EXERCISE DIRECTIONS:
Set down the complete data exactly as it appears below.

[Saved data entries]
++++++++

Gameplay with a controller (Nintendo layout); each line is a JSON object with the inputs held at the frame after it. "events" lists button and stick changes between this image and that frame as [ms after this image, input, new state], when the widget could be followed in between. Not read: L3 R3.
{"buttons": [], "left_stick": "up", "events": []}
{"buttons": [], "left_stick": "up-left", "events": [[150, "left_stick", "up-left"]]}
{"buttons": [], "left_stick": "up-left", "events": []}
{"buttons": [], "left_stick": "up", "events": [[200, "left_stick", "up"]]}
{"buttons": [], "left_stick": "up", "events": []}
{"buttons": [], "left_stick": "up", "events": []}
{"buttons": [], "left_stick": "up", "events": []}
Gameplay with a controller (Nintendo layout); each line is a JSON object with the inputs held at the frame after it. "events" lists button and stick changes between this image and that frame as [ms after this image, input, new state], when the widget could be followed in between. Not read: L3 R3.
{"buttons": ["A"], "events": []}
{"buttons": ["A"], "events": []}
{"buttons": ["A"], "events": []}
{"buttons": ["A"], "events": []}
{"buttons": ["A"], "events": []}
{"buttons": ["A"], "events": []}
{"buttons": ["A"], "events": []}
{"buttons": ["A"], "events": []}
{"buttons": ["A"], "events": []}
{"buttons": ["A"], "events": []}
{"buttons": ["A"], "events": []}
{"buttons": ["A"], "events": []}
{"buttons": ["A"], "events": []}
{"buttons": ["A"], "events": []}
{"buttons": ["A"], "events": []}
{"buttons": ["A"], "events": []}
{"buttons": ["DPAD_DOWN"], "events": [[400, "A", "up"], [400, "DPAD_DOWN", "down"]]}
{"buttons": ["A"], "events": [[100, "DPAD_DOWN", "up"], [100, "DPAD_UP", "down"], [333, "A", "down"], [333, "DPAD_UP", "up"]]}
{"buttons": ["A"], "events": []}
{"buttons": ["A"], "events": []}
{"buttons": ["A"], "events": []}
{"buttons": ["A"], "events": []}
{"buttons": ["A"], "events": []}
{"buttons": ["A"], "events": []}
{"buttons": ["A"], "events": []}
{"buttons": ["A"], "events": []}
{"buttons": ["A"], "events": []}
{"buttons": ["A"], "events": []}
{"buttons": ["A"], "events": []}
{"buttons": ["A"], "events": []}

++++++++

EXERCISE SOLUTION:
Gameplay with a controller (Nintendo layout); each line is a JSON object with the inputs held at the frame after it. "events" lists button and stick changes between this image and that frame as [ms after this image, input, new state], when the widget could be followed in between. Not read: L3 R3.
{"buttons": [], "left_stick": "up", "events": []}
{"buttons": [], "left_stick": "up-left", "events": [[150, "left_stick", "up-left"]]}
{"buttons": [], "left_stick": "up-left", "events": []}
{"buttons": [], "left_stick": "up", "events": [[200, "left_stick", "up"]]}
{"buttons": [], "left_stick": "up", "events": []}
{"buttons": [], "left_stick": "up", "events": []}
{"buttons": [], "left_stick": "up", "events": []}
Gameplay with a controller (Nintendo layout); each line is a JSON object with the inputs held at the frame after it. "events" lists button and stick changes between this image and that frame as [ms after this image, input, new state], when the widget could be followed in between. Not read: L3 R3.
{"buttons": ["A"], "events": []}
{"buttons": ["A"], "events": []}
{"buttons": ["A"], "events": []}
{"buttons": ["A"], "events": []}
{"buttons": ["A"], "events": []}
{"buttons": ["A"], "events": []}
{"buttons": ["A"], "events": []}
{"buttons": ["A"], "events": []}
{"buttons": ["A"], "events": []}
{"buttons": ["A"], "events": []}
{"buttons": ["A"], "events": []}
{"buttons": ["A"], "events": []}
{"buttons": ["A"], "events": []}
{"buttons": ["A"], "events": []}
{"buttons": ["A"], "events": []}
{"buttons": ["A"], "events": []}
{"buttons": ["DPAD_DOWN"], "events": [[400, "A", "up"], [400, "DPAD_DOWN", "down"]]}
{"buttons": ["A"], "events": [[100, "DPAD_DOWN", "up"], [100, "DPAD_UP", "down"], [333, "A", "down"], [333, "DPAD_UP", "up"]]}
{"buttons": ["A"], "events": []}
{"buttons": ["A"], "events": []}
{"buttons": ["A"], "events": []}
{"buttons": ["A"], "events": []}
{"buttons": ["A"], "events": []}
{"buttons": ["A"], "events": []}
{"buttons": ["A"], "events": []}
{"buttons": ["A"], "events": []}
{"buttons": ["A"], "events": []}
{"buttons": ["A"], "events": []}
{"buttons": ["A"], "events": []}
{"buttons": ["A"], "events": []}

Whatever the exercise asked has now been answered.